The Clandestine Marriage is a 1999 British comedy film directed by Christopher Miles and starring Nigel Hawthorne, Joan Collins, Timothy Spall and Tom Hollander. It is based on the 1766 play The Clandestine Marriage by David Garrick and George Colman. This was also the final role for Nigel Hawthorne before his death.

==Cast==
- Nigel Hawthorne as Lord Ogleby
- Joan Collins as Mrs. Heidelberg
- Timothy Spall as Sterling
- Tom Hollander as Sir John Ogelby
- Paul Nicholls as Richard Lovewell
- Natasha Little as Fanny
- Emma Chambers as Betsy
- Cyril Shaps as Canton
- Ray Fearon as Brush
- Mark Burns as Capstick
- Timothy Bateson as Gaoler
- Craster Pringle as Ruben
- Lara Harvey as Lucy
- Jenny Galloway as Mrs Trusty
- Philippa Stanton as Chamber
- Cavan Kendall as Sergeant Flower
- Roger Hammond as Traverse

==Plot==
Mr. Sterling is incredibly wealthy, but to his dismay not an aristocrat. He believes his social status will rise if he marries off his daughter Betsy to an aristocrat. Unknown to him however, his other daughter Fanny has already secretly married the man she loves, her fathers' clerk Richard Lovewell. To complicate matters, she is also pregnant. Sir John Ogleby is presented as a candidate to marry Betsy, and he and his father Lord Ogleby visit Mr. Sterling to make up the contract. Secretly, however, Lord Ogleby is impoverished and needs this marriage to provide his family with new wealth.
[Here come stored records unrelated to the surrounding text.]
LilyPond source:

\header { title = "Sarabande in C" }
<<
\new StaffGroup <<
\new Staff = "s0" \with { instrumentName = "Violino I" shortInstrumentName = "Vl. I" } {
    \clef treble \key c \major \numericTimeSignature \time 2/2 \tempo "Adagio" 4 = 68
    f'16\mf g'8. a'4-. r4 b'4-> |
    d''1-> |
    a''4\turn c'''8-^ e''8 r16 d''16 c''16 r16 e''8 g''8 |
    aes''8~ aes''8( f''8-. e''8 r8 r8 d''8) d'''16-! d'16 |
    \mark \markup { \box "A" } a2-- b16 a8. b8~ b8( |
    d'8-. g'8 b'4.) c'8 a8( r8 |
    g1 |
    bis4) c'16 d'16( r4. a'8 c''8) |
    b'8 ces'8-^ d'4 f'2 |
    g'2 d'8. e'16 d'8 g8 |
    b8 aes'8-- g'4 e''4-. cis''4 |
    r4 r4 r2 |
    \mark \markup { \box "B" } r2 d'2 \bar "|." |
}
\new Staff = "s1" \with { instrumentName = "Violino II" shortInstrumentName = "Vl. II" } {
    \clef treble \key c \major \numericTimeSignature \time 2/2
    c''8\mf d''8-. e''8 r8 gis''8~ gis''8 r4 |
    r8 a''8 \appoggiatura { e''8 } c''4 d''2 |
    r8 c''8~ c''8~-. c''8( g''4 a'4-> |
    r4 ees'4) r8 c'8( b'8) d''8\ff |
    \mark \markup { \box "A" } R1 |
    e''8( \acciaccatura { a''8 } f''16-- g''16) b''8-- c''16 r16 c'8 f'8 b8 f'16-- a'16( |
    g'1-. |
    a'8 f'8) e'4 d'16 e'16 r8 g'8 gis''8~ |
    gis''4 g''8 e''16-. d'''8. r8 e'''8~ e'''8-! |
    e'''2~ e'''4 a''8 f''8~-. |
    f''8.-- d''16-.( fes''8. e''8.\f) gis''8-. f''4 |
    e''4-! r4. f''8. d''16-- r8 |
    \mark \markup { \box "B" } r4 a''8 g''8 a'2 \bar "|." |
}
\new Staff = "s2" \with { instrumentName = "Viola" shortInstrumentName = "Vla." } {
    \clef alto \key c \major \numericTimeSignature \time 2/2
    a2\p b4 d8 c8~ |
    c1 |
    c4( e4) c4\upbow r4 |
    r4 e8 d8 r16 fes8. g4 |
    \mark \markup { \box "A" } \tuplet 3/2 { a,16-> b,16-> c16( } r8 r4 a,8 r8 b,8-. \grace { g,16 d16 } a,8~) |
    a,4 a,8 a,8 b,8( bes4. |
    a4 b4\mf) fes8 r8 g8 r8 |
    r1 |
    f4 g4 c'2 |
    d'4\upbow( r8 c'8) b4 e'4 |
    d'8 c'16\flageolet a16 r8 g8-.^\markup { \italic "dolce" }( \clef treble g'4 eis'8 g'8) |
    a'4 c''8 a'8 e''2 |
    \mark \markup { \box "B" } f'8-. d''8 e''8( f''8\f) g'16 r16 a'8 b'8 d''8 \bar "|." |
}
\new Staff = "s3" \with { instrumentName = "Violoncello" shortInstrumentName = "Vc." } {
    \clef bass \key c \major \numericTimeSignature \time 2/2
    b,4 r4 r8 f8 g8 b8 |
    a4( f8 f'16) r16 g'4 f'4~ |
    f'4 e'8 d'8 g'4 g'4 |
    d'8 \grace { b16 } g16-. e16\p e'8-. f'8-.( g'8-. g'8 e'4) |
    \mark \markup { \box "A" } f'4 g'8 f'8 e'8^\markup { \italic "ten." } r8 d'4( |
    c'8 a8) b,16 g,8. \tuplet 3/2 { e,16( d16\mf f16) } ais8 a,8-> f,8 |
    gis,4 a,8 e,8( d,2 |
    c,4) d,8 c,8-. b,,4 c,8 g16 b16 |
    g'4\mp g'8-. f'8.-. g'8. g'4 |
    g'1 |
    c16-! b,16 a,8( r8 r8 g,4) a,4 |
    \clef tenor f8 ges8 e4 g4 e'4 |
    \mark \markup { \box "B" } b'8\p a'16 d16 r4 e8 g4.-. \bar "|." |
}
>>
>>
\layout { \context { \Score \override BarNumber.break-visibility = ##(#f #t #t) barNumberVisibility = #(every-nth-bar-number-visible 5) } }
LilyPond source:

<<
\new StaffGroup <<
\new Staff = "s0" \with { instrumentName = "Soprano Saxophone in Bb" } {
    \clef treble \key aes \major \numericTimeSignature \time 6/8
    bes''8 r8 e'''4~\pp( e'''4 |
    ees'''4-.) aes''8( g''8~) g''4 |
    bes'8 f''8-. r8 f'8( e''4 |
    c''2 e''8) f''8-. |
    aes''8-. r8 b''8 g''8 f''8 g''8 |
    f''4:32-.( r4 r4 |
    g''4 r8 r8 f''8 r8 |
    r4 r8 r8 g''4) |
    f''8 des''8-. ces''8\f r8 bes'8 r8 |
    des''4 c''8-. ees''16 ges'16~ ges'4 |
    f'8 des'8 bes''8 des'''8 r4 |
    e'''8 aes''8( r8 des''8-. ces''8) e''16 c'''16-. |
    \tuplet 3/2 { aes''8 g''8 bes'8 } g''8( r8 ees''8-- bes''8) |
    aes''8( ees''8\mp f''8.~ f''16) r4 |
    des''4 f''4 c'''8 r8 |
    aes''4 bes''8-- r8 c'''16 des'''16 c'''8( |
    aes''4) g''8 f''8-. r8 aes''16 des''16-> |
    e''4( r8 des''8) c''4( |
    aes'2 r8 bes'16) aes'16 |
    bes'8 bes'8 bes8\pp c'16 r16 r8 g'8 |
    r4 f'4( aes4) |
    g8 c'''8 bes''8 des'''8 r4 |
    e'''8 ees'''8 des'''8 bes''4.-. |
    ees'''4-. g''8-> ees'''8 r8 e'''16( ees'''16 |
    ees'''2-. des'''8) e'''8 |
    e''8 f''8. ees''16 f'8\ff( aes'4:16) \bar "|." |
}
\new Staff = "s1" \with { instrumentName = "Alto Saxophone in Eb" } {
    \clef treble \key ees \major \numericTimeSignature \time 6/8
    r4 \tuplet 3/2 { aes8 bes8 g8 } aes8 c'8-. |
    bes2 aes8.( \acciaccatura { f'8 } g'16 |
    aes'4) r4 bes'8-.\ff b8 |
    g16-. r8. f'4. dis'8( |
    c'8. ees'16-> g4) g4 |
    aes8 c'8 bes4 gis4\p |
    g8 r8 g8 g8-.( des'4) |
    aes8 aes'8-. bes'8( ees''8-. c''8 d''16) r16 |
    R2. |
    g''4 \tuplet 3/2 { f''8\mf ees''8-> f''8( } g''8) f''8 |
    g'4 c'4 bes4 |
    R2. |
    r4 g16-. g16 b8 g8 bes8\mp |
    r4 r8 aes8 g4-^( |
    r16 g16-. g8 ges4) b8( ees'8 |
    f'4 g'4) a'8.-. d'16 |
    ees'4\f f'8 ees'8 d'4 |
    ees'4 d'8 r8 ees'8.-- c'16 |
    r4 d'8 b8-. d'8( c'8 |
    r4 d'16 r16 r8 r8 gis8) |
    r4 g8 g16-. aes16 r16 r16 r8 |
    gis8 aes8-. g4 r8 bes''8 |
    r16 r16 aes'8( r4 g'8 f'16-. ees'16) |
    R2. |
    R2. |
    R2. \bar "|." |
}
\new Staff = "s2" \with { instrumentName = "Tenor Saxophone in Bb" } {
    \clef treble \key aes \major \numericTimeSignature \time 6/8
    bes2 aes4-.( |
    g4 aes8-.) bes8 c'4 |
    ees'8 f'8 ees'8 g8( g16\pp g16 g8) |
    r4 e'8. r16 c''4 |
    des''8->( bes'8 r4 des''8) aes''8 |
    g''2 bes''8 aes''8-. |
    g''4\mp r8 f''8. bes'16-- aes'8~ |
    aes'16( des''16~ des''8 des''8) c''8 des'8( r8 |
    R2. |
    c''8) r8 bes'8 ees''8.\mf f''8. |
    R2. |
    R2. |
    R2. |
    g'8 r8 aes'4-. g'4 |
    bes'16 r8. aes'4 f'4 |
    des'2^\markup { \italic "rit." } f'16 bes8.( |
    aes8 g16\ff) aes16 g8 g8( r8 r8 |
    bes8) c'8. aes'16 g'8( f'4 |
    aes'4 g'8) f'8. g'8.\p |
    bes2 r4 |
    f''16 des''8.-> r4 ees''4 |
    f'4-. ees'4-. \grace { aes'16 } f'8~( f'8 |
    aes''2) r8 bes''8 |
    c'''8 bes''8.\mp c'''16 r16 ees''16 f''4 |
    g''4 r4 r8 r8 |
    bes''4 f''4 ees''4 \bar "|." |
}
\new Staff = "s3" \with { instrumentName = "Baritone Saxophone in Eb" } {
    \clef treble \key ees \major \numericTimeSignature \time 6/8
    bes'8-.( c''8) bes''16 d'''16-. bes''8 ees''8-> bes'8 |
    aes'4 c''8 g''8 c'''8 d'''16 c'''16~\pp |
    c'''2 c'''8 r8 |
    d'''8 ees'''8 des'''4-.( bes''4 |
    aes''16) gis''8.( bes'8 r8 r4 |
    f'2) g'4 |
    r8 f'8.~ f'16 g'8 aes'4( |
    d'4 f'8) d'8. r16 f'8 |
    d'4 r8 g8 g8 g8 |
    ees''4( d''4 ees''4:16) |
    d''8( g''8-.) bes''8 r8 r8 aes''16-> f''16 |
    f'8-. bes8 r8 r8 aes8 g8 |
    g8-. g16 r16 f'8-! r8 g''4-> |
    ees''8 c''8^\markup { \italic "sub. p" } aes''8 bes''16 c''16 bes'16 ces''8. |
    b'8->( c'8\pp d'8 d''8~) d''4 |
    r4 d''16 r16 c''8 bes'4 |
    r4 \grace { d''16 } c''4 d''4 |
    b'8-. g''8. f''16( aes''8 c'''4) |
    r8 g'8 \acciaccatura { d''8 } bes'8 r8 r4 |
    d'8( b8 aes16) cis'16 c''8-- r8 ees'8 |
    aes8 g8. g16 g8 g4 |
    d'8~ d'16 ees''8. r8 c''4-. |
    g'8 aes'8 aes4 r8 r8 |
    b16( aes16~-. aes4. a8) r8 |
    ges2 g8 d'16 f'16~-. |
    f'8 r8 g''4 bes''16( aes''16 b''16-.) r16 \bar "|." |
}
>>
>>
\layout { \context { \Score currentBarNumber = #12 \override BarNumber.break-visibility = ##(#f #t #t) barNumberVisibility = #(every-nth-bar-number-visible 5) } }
While preparations are made to celebrate the engagement of Betsy and Sir John, including the building of a new fountain which will be the highlight of the feast and the centre piece of Mr. Sterlings' Rococo garden, Fanny and Richard are trying to find a way to keep their marriage a secret, whilst Sir John seems to be much more interested in Fanny rather than Betsy. In the end, the secrets are out. But all ends well, when Fanny and Richard are forgiven, and Lord Ogleby himself marries Betsy.